For many decades, researchers and librarians have been evaluating a journal’s impact by counting citations. However, simply counting citations has recently been deemed an insufficient metric to evaluate a journal’s total impact, and the publishing community has begun exploring alternatives.
Carissa Gilman introduced this session by explaining how the topic of journal impact became a special interest of hers. A few months ago, Cancer began displaying the Altmetrics score of articles on its website. She was interested in exploring how other journals were using these data, but this led her and some colleagues to engage in a philosophical discussion of sorts: namely, “What is the social responsibility of a scientific journal to measure the impact of the science it publishes?”
Kerry Kroffe was first to contribute to this discussion by sharing what PLoS ONE has been championing. He began with a popular quote to challenge the way we think about journal impact: “Not everything that can be counted counts, and not everything that counts can be counted.” With this in mind, he introduced the concept of “altmetrics,” a way of measuring a journal’s impact that does not aggregate a journal’s activity to one metric. Including approximately 20 data sources, PLoS ONE examines many sources of activity at the article level, including social media. The impact factor is slow to be released, and a benefit of these alternative metrics is that they can be updated daily. He then introduced a suite of online tools that PLoS makes available to allow anyone to investigate the impact of any article published in PLoS journals. Entitled “ALM Reports,” this tool has the potential to change the way contributors and end users are able to evaluate impact.
Next, Christine Casey described how Morbidity and Mortality Weekly Reports Serials has taken an entirely different approach to evaluating journal impact. Casey encouraged editors to think beyond bibliometrics. She began by reminding the audience that scholarly communication emerged from personal correspondence and that modern scientific publishing retains similar attributes and purposes. Specifically, editors have many roles and responsibilities, such as disseminating content, archiving literature, quality controlling the “best” information, and influencing the field. To assess the impact of its work, the Centers for Disease Control and Prevention has adapted an Institute of Medicine “narrative framework” that has five domains: disseminating science, creating awareness, catalyzing action, effecting change, and shaping the future. Using a case study about guidelines for field triage of injured patients, Casey highlighted how a journal can have more impact through encouraging repurposing of published content, working with stakeholders, and following up on the application of the research. Although the framework is well suited for scholarly content that is highly applied, Casey suggested it could be appropriate for a traditional researchoriented article as well.
Last, Christina Mills discussed the idea of an evaluation framework for social impact. Posing the question “Do we have a social responsibility and how do we measure it?” Mills described how MEDICC Review aims to contribute to health equity. She asked the audience to consider how journals can get beyond the high-level statements about impact and actually evaluate it.
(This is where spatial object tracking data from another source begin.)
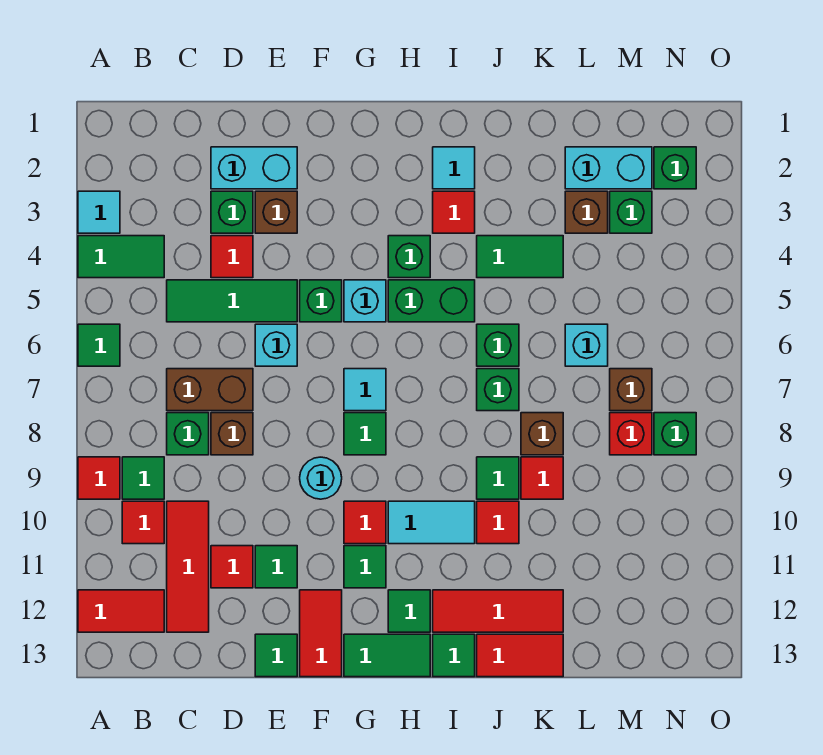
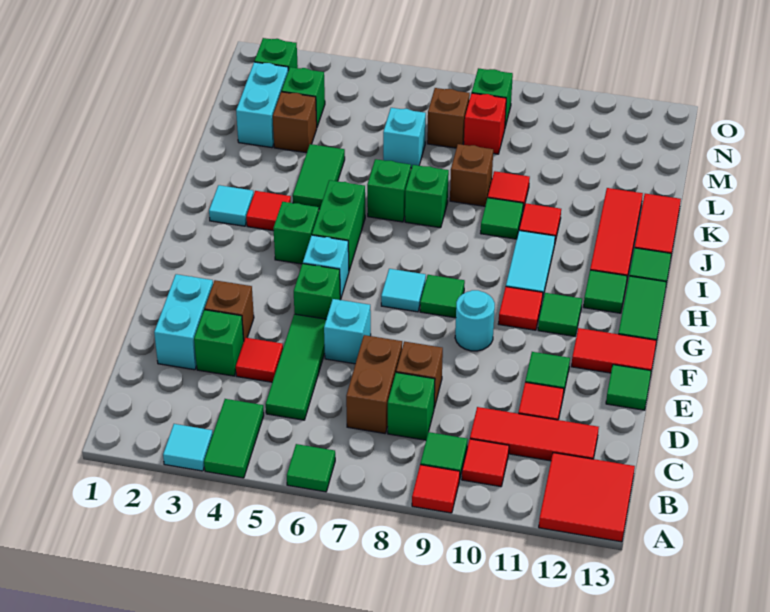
red tile A12:B12 level 1 -> red tile A12:B13 level 1

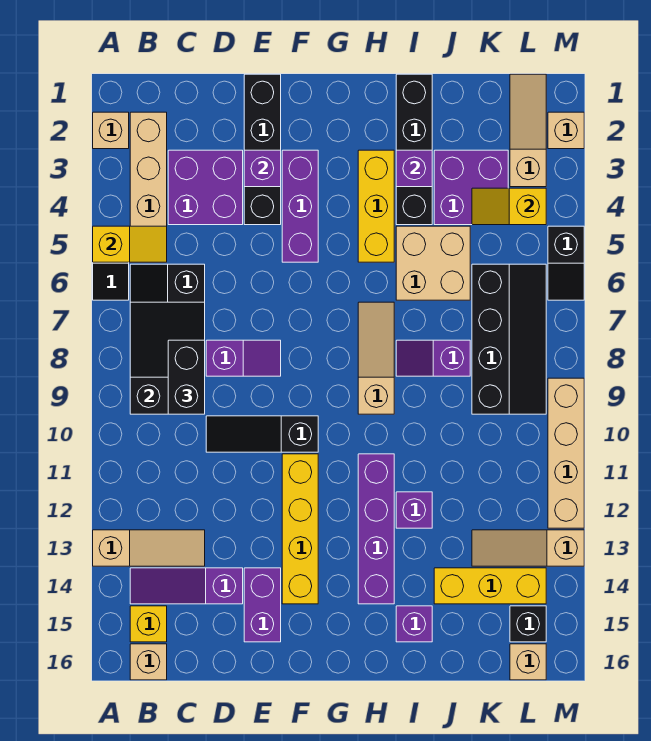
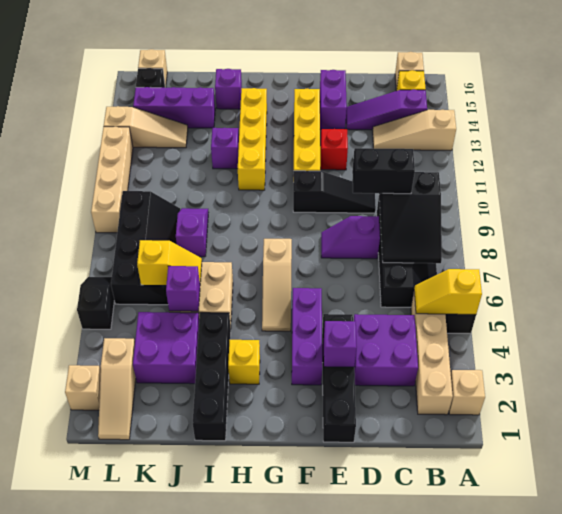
purple slope B14:D14 level 1 top D -> purple slope B14:D14 level 1 top B
black brick C8:C9 level 3 -> black brick C9:D9 level 3
none -> red brick E12 level 1
yellow brick H3:H5 level 1 -> yellow brick H3 level 1
tan slope H7:H9 level 1 top 9 -> tan slope G5:G7 level 1 top 7
purple brick H11:H14 level 1 -> yellow brick H11:H14 level 1
purple brick I3 level 2 -> purple brick J5 level 2
purple slope I8:J8 level 1 top J -> purple slope J8:J9 level 1 top 8
yellow brick J14:L14 level 1 -> purple brick J14:L14 level 1
yellow slope K4:L4 level 2 top L -> yellow slope J6:K6 level 2 top K
black slope K6:L9 level 1 top K -> black slope K6:L9 level 1 top L

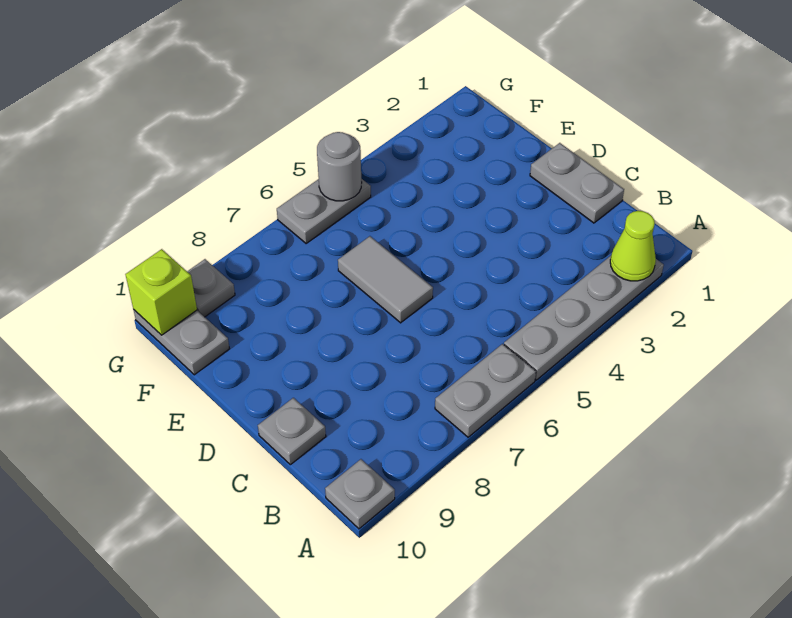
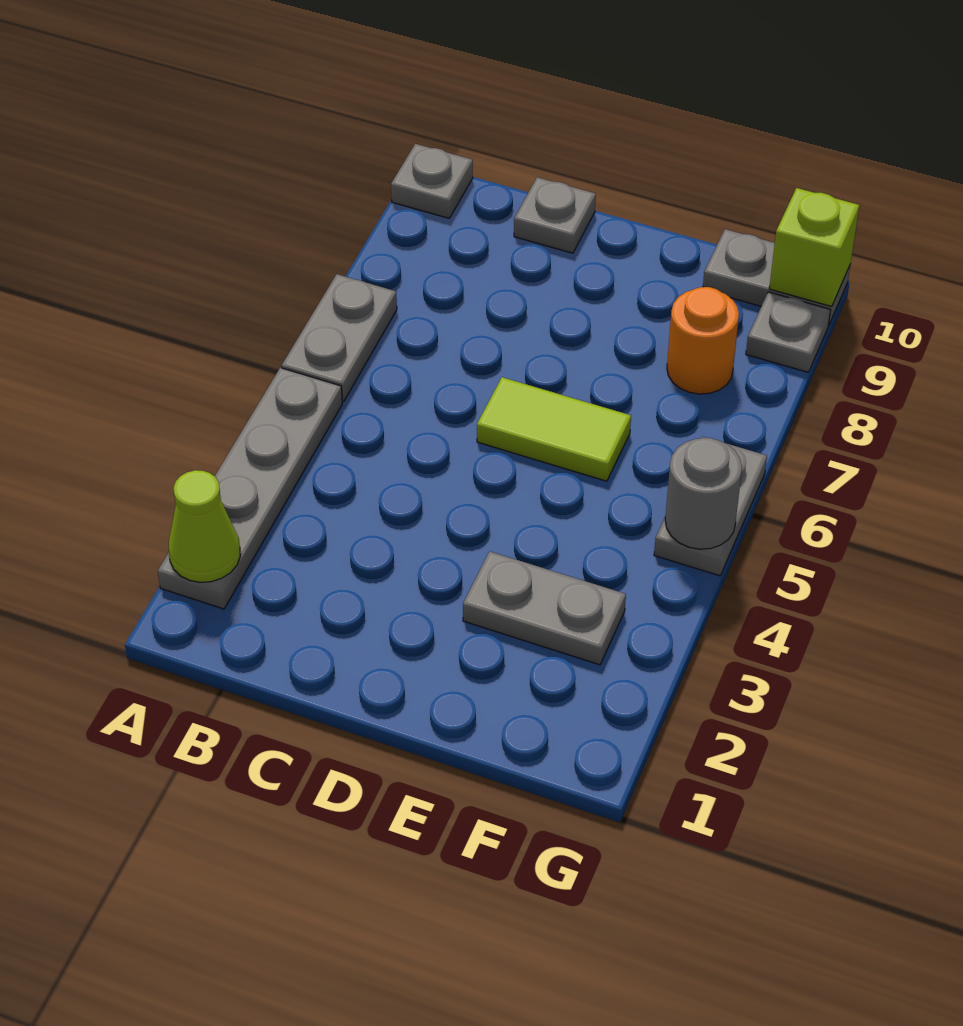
grey plate C1:D1 level 1 -> grey plate E3:F3 level 1
grey tile D6:E6 level 1 -> lime tile D6:E6 level 1
none -> orange round brick F8 level 1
One suggestion was to select articles that a journal thinks might have social impact and follow up with the authors, helping connect them to appropriate decision makers. She admitted that it is easier for publishers to look up their bibliometrics but challenged the audience to think critically about what publishers can control: what they publish, who they publish, how they work with authors (especially of rejected submissions), how articles are ultimately published, and what a journal does after an article is published. She invited CSE members to collaborate in developing an evaluation framework.
Though more traditional methods of measuring journal impact certainly have utility, the common theme of this session was to think beyond those metrics to evaluate what we can do as a publishing community to maximize the impact our published articles have on our communities and scientific fields.